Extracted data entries

------

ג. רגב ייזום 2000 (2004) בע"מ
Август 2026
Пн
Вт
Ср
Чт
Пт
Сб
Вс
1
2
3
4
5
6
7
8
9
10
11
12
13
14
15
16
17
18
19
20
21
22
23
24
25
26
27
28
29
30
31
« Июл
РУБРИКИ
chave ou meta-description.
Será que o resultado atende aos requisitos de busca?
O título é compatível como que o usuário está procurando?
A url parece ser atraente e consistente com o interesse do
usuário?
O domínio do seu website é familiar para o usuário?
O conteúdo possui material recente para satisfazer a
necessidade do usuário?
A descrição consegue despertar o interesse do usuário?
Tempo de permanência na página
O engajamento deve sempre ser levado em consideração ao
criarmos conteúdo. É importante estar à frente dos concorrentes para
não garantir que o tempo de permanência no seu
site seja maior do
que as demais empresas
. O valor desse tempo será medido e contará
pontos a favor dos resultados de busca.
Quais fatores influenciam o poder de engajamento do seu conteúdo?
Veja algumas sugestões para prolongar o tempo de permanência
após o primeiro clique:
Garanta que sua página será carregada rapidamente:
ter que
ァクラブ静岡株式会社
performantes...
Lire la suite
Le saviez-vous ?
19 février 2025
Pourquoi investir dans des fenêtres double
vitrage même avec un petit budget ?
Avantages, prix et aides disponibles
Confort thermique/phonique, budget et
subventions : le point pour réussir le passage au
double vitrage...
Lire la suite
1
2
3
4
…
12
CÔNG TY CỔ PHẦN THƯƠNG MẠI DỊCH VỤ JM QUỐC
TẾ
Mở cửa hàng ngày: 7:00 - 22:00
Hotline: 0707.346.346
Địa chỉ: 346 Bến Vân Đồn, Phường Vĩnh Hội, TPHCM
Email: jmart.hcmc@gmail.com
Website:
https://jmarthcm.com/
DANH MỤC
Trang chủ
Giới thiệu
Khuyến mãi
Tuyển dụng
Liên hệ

------

- _Task requirements_: Once you have read the entries above, copy them out exactly as they were given.

- _Response_:
ג. רגב ייזום 2000 (2004) בע"מ
Август 2026
Пн
Вт
Ср
Чт
Пт
Сб
Вс
1
2
3
4
5
6
7
8
9
10
11
12
13
14
15
16
17
18
19
20
21
22
23
24
25
26
27
28
29
30
31
« Июл
РУБРИКИ
chave ou meta-description.
Será que o resultado atende aos requisitos de busca?
O título é compatível como que o usuário está procurando?
A url parece ser atraente e consistente com o interesse do
usuário?
O domínio do seu website é familiar para o usuário?
O conteúdo possui material recente para satisfazer a
necessidade do usuário?
A descrição consegue despertar o interesse do usuário?
Tempo de permanência na página
O engajamento deve sempre ser levado em consideração ao
criarmos conteúdo. É importante estar à frente dos concorrentes para
não garantir que o tempo de permanência no seu
site seja maior do
que as demais empresas
. O valor desse tempo será medido e contará
pontos a favor dos resultados de busca.
Quais fatores influenciam o poder de engajamento do seu conteúdo?
Veja algumas sugestões para prolongar o tempo de permanência
após o primeiro clique:
Garanta que sua página será carregada rapidamente:
ter que
ァクラブ静岡株式会社
performantes...
Lire la suite
Le saviez-vous ?
19 février 2025
Pourquoi investir dans des fenêtres double
vitrage même avec un petit budget ?
Avantages, prix et aides disponibles
Confort thermique/phonique, budget et
subventions : le point pour réussir le passage au
double vitrage...
Lire la suite
1
2
3
4
…
12
CÔNG TY CỔ PHẦN THƯƠNG MẠI DỊCH VỤ JM QUỐC
TẾ
Mở cửa hàng ngày: 7:00 - 22:00
Hotline: 0707.346.346
Địa chỉ: 346 Bến Vân Đồn, Phường Vĩnh Hội, TPHCM
Email: jmart.hcmc@gmail.com
Website:
https://jmarthcm.com/
DANH MỤC
Trang chủ
Giới thiệu
Khuyến mãi
Tuyển dụng
Liên hệ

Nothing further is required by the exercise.